-- SELECTION --
|---|
Collectively, these design choices establish DB-MLP as a superior trade-off solution. By delivering highly competitive accuracy with a minimal parameter footprint, the architecture demonstrates strong theoretical feasibility for future deployment on resource-constrained automotive control units, see

Table 4. Summary of architectural design choices and their physical basis.

Architectural Component	Configuration	Physical Interpretation and Rationale
Branching Strategy	Dual-Branch at 1× and 2× scales	Spectral Decoupling: The 1× branch retains high-resolution information to characterize road textures (10–50 Hz), while the 2× branch provides a coarser temporal view, effectively isolating low-frequency sprung mass motions (<5 Hz).
Pooling Type	AvgPool Operation	Signal Smoothing: Functioning as a low-pass filter, AvgPool averages adjacent signals to suppress high-frequency noise while preserving the underlying energy trend, mitigating aliasing artifacts common in raw vibration data.
Down-sampling Rate	Stride set to 2	Frequency Focus: The reduced temporal resolution shifts the model’s focus from local micro-textures to global signal trends, naturally emphasizing the frequency range most relevant to passenger ride comfort.
Network Depth	Single Block per Branch	Parsimony Principle: Given that suspension dynamics are governed by low-dimensional physical laws, a shallow structure is sufficient to capture essential features. This design minimizes overfitting to stochastic noise and ensures ultra-low latency.

.

3.6. Training Strategy

The training process involves a physics-preserving preprocessing step followed by a supervised classification objective.
|---|
Mark each statement about the DB-MLP passage above yes or no, quoting the words that decide it. 1. The 2× branch isolates sprung mass motions below 5 Hz. 2. Each branch stacks several blocks for a deep structure. 3. The down-sampling stride is set to 4.
|---|
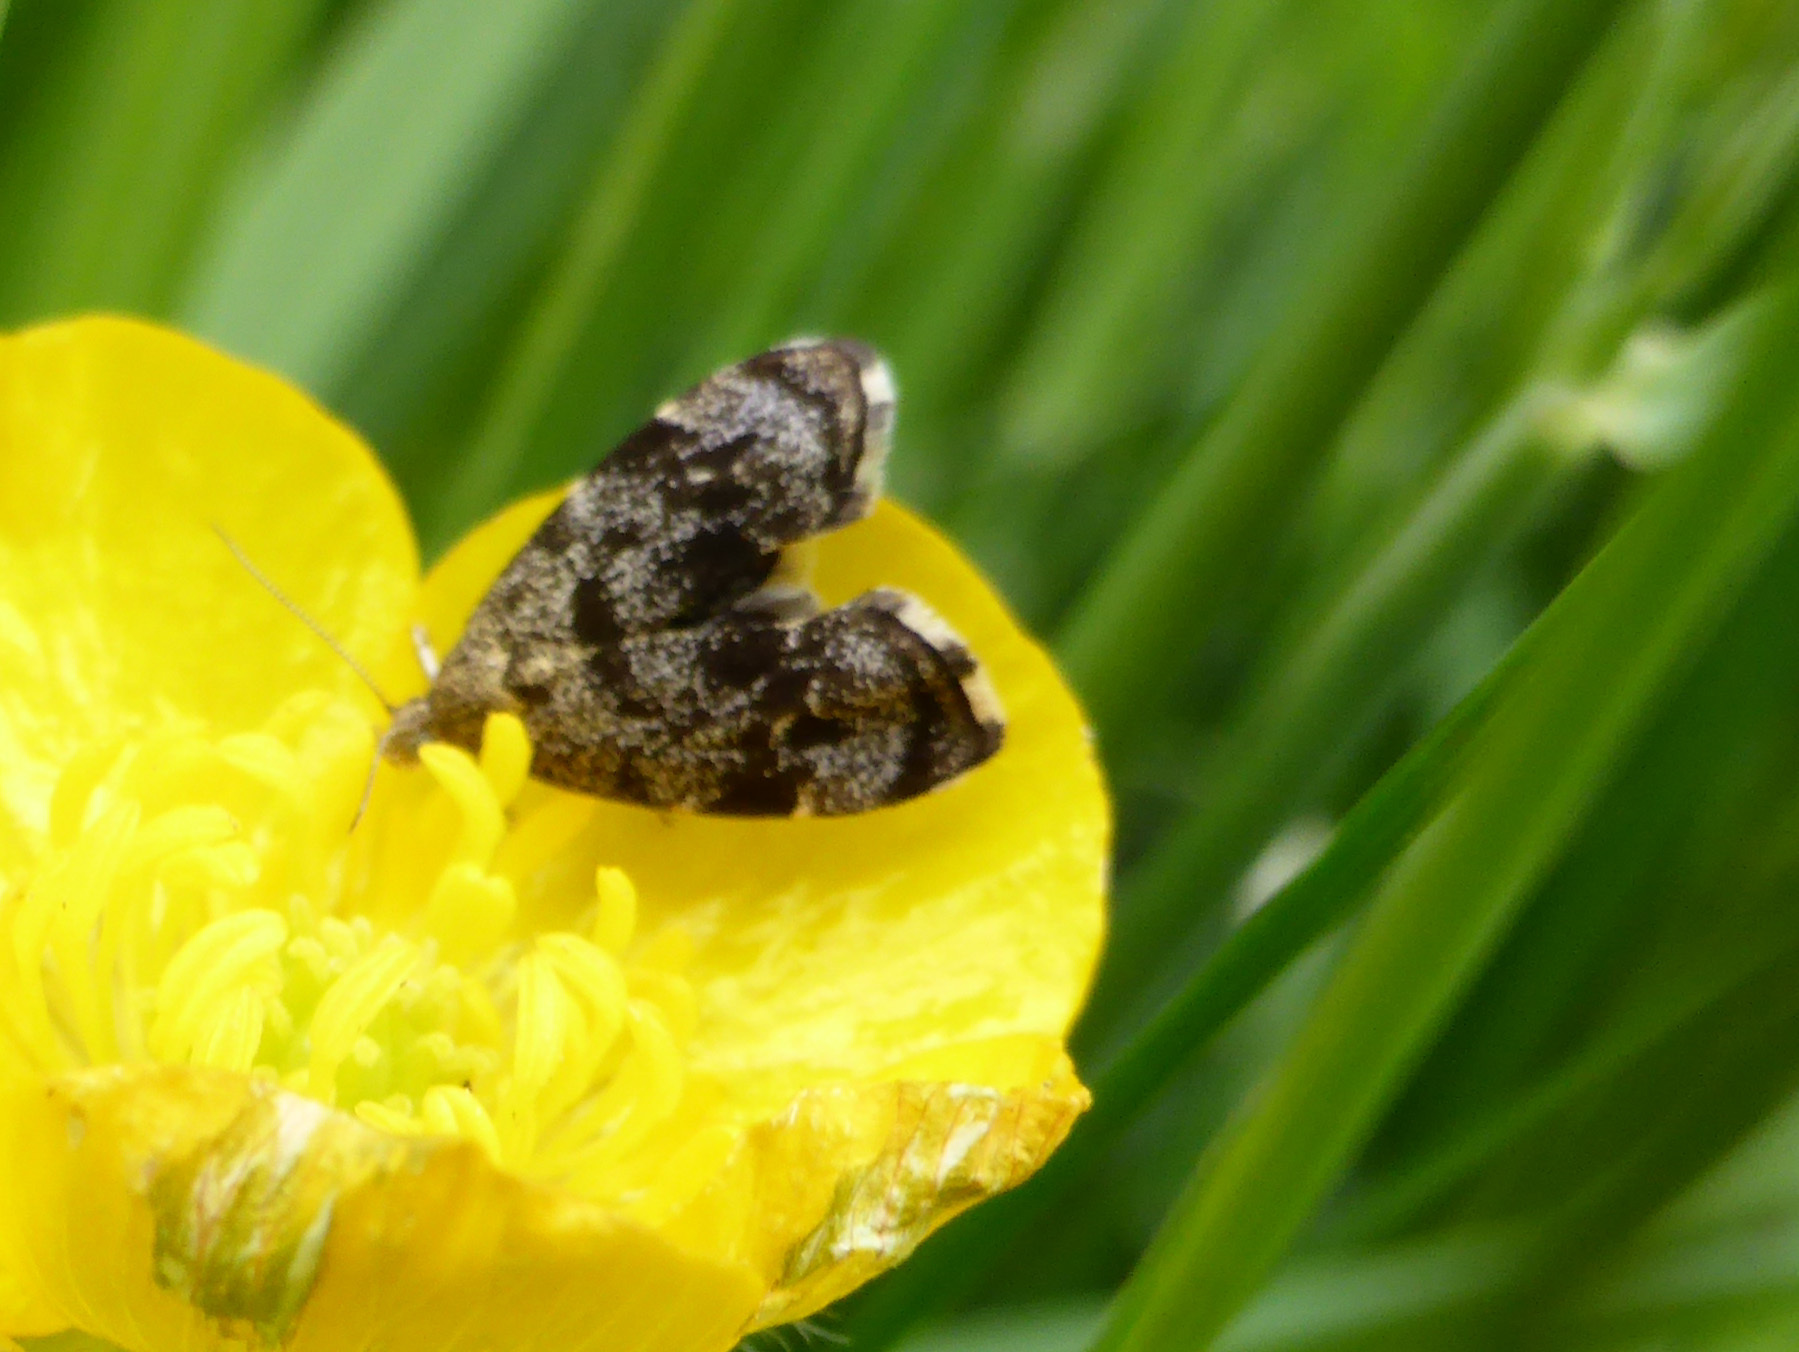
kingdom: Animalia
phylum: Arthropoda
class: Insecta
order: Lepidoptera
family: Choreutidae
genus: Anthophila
|---|
-- SOLUTION --
1. Yes: "the 2× branch provides a coarser temporal view, effectively isolating low-frequency sprung mass motions (<5 Hz)"
2. No: "Single Block per Branch"
3. No: "Stride set to 2"